Studio album by Black
- Released: 2002
- Recorded: 1999–02
- Studio: Sound Garden, Dhaka, Bangladesh
- Genre: Alternative rock
- Length: 41:09
- Label: G-Series

Black chronology
|  | আমার পৃথিবী (My Earth) (2002) | উৎসবের পর (After the Festival) (2003) |

= Amar Prithibi =

Amar Prithibi (আমার পৃথিবী) is the debut studio album by Bangladeshi alternative rock band Black, released in 2002 by G-Series. According to the record label, the album has sold over 300,000 copies. Years later and following the release of further albums, its songs "Amar Prithibi", "Amra", "Obhiman", "Prarthonad", and "Miththa" remained some of Black's most popular compositions with fans, according to journalists at The Daily Star and The Business Standard.

==Background and recording==
Black's first released song, "Chena Dukkho", appeared on the mixed album Chharpotro in 2000. Its success led to a record contract.

> _Exercise details_
According to the record label, as reported in the Amar Prithibi article, how many copies has the album sold?

> _Data for review_

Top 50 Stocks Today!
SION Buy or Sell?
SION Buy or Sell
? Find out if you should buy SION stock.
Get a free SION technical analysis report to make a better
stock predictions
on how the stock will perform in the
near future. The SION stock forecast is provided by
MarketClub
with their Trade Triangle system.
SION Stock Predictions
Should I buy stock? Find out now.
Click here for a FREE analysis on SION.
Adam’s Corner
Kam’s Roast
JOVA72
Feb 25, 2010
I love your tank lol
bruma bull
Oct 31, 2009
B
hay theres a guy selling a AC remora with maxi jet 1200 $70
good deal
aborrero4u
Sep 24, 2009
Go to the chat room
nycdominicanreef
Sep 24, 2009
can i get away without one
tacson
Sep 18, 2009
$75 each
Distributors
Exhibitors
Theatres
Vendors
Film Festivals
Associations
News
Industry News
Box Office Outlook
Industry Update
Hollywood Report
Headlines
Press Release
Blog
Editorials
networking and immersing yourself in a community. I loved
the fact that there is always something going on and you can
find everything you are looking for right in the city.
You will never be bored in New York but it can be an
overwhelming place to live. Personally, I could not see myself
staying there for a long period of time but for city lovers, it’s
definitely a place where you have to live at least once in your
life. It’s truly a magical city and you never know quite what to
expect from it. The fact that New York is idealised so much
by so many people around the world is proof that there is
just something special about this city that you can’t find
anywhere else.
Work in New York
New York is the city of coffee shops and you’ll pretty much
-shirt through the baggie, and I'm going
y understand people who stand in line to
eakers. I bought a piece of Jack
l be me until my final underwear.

> _Exercise result_
Over 300,000 copies.